The embassy’s public library (Information Resource Center) was essentially closed to the general public, both because advance clearance through the RSO was required for access and because the space itself had been requisitioned as the embassy’s training classroom. The public affairs section’s multipurpose room had likewise been taken over by temporary security staff. Since even routine access for outside visitors required 24-hour advance notice, I often met contacts at cafés just beyond the barbed-wire barriers.
Barbed wire atop and alongside high blank walls, running parallel to one of the country’s main highways, gave the embassy compound the look of a federal penitentiary. Once, I suggested to the construction folks that we use cactus (a traditional Tunisian security barrier) in place of the concertina wire, and add colorful “Info-USA” panels on the side of the perimeter wall facing the highway. The cactus, I was told, would be too expensive. (Compared to the overall cost of maintaining that huge compound on top of a reclaimed swamp?) The murals? Maybe, someday. (If anyone from the Bureau of Overseas Buildings Operations is reading this, please consider!)

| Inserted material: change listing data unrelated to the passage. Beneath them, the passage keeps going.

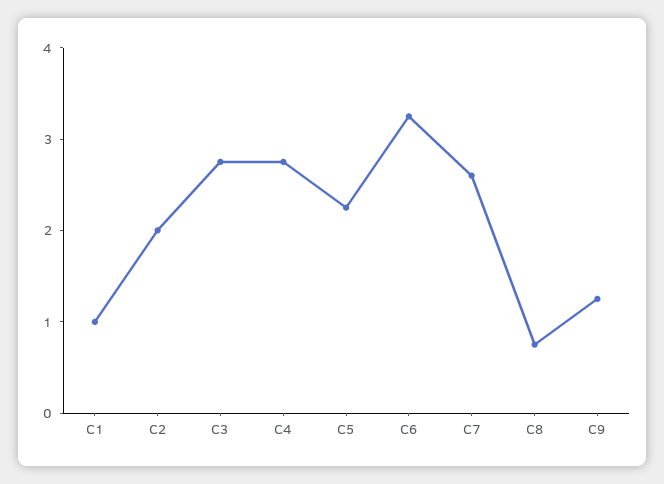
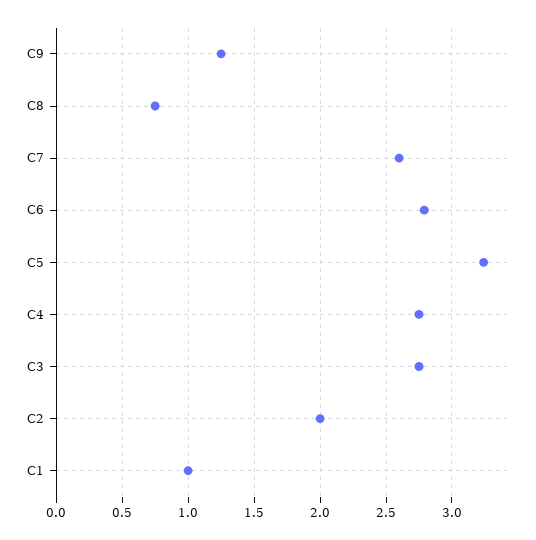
  {
    "C1": 1,
    "C2": 2,
    "C3": 2.75,
    "C4": 2.75,
-   "C5": 2.2,
+   "C5": 3.25,
-   "C6": 3.2,
+   "C6": 2.8,
    "C7": 2.6,
    "C8": 0.75,
    "C9": 1.25
  }

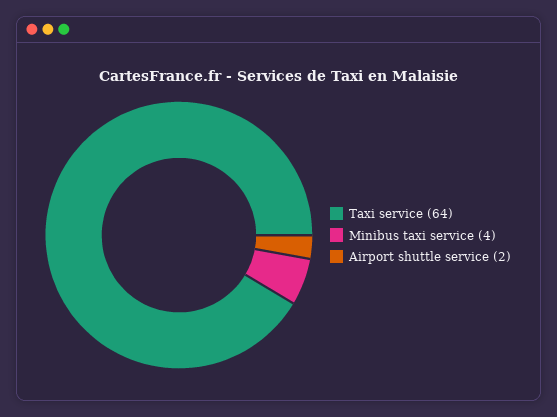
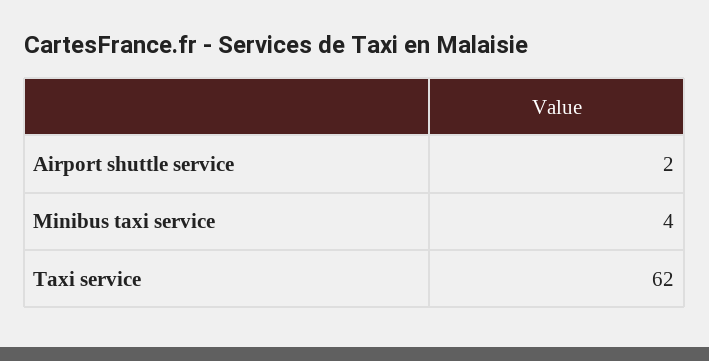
  {
-   "Taxi service": 64,
+   "Taxi service": 62,
    "Minibus taxi service": 4,
    "Airport shuttle service": 2
  }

Before I left for home in July 2013, I managed to hold one successful representational event—at a hotel. Shortly after that, at the embassy’s Fourth of July reception, I heard the ambassador assure a small and tightly controlled assembly that the United States would “never be chased from Tunisia” and that we were “there to stay.” I hope he’s right about that, but the temporary closure of 19 U.S. embassies and consulates worldwide the next month in response to various security concerns was not encouraging.
The net effect of this security-first posture was to reduce the U.S. government’s presence and operational effectiveness in Tunisia at a crucial time.
When we decide to put diplomats and other civilian workers into a country, we need to ensure they have the tools they need to accomplish the tasks set for them. And because risk can never be eliminated, it must be managed.
Somehow few challenge the risks we face from tropical disease or endemic crime, only from politically motivated violence. For that, host governments have the primary responsibility to protect our official facilities under the 1961 Vienna Convention on Diplomatic Relations and the parallel 1963 Convention on Consular Relations. As politicians and pundits club each other with talk of “sending in the Marines” (or the 101st Airborne), let’s admit that it is almost never practical or desirable to apply purely military solutions to diplomatic security issues.
We need to maintain good “force protection,” of course, and we need to minimize mistakes, but we also need to get out of our offices to do our jobs. That means tolerating a certain level of risk. As the recent knife attack on Mark Lippert, our ambassador in Seoul, demonstrates, we can never completely take the danger out of diplomacy. What we can do is take a critical look at security’s increasing share of our limited resources, and ensure that we get real value for the risks we do take.
If, as I have read, our overall budget for security is now four times our budget for public diplomacy, let’s reexamine our goals. Just “staying safe” cannot be primary. Let’s transmit to our next generation of diplomats those virtues and values Amb. Stevens gave his life for—and achieve real benefits for the nation.